Clostridium sordellii and Clostridium difficile are closely related anaerobic, Gram-positive, spore-forming human pathogens (Liggins et al. 2011). It is feasible to draw analogies between C. sordellii and C. difficile since most articles about C. sordellii are focused on its clinical features. C. difficile is able to grow on CO2/H2 as sole carbon and energy source to produce acetate as the main product (Köpke et al. 2013). It is reasonable to assume that C. sordellii may be also capable of using CO2/H2 to produce acetate. The community composition at pH 7 showed that the percentage of C. sordellii was 21.1 %, which was 56.9 % higher than at pH 5, corresponding to the acetate accumulation patterns in these pH conditions. In addition, the percentages of clones showing higher than 97.0 % similarity to the 16S rRNA of C. sordellii in the clone libraries of raw samples, the control group, and pH 5 and 7 samples were 17.2, 10.0, 10.0 and 20.0 %, respectively. These clones were eliminated in the clone libraries at pH 9 and pH 11, suggesting that bacteria closely related to C. sordellii could grow at pH 5–7.

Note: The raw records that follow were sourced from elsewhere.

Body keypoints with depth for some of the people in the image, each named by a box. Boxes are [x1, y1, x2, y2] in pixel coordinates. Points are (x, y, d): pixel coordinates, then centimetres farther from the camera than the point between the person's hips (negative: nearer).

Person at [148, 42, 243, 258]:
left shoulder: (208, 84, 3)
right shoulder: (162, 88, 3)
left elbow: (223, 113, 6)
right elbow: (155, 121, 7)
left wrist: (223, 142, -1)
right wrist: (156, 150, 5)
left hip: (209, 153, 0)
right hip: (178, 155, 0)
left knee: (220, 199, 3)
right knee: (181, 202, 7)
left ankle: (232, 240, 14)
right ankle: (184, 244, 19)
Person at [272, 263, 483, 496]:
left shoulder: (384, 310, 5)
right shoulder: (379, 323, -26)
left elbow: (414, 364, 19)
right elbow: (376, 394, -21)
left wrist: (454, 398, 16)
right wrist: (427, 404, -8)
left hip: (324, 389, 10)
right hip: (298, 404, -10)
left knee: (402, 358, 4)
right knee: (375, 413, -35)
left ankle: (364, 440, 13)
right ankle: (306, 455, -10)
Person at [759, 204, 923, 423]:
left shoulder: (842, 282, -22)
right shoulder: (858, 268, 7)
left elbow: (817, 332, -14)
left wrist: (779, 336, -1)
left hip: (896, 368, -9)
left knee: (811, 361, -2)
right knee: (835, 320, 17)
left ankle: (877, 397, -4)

Clones that were close relatives of A. faeciporci accounted for 63.3 and 40.0 % of the total clones at pH 9 and 11, but were only detected in those bacterial libraries, suggesting that clones related to A. faeciporci grew well in alkaline pH conditions. A. faeciporci is a nitrite-denitrifying bacterium (Matsuoka et al. 2012), meaning that it is not a typical acetate or ethanol producer. D. alkaliphilum is the major bacterium in the microbiological community at pH 11. It is a moderately thermophilic, alkaliphilic, sulfate-reducing, chemolithoheterotrophic bacterium, capable of using H2, acetate, formate, ethanol, lactate and pyruvate as electron donors and sulfate, sulfite and thiosulfate as electron acceptors (Pikuta et al. 2000). Therefore, D. alkaliphilum prefers to decompose acetate and ethanol rather than produce them. It is therefore reasonable that we obtained lower acetate and ethanol yields at pH 11 when a consumer of acetate and ethanol was a major constituent of the systems.

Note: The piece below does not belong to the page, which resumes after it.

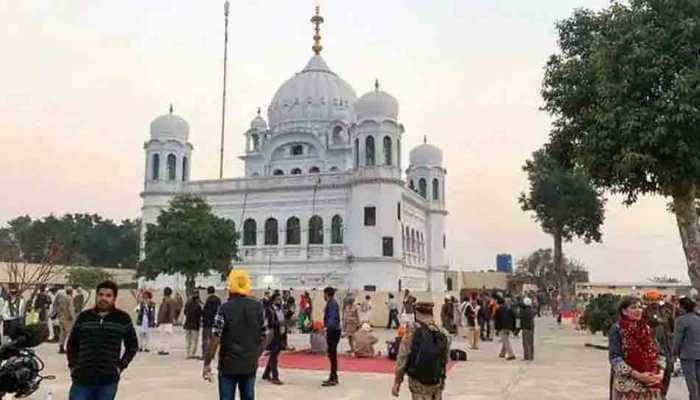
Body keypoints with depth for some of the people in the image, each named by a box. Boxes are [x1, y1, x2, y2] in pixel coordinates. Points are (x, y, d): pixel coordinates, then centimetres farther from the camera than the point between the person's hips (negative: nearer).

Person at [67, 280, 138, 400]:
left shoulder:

The effects of pH on the acetogenic quantity and microbial community were investigated to provide a novel insight into the mechanism of pH impact on gas bioconversion by acetogen enrichment cultures. The maximum acetate and ethanol concentration was achieved at pH 7, and those at pH 9 were in second place. The CODH gene copy number was highest at pH 7, indicating that active acetogens reached their highest level at pH 7 in this study. The CODH gene copy numbers at pH 9 were lower than that at pH 7 but higher than at pH 5 and 11. Correspondingly, the enrichment cultures at pH 7 had the highest species richness and diversity, while those at pH 9 had the second highest diversity and those at pH 5 and 11 had the lowest diversity. The majority of the bacterial populations may be restricted by acidic and strong alkaline conditions, which could explain the lower species diversity and acetate production at pH 5 and 11. In this study, the pH was responsible for the dominance of the microbial communities and the active acetogen contents in gas bioconversion by acetogen enrichment cultures, thus influencing the acetate and ethanol production.

Conclusions

During CO2/H2 fermentation by acetogen enriched mixtures, pH change resulted in different bacterial community structure and acetogen contents, thus affecting acetate and ethanol production. The maximum acetate and ethanol concentration was achieved at pH 7, and that at pH 9 took second place. RT-qPCR results show that the CODH gene copy number was highest at pH 7 and second highest at pH 9. Correspondingly, the enrichment cultures at pH 7 had the highest species richness and diversity, while those at pH 9 had the second highest diversity and those at pH 5 and 11 had the lowest diversity.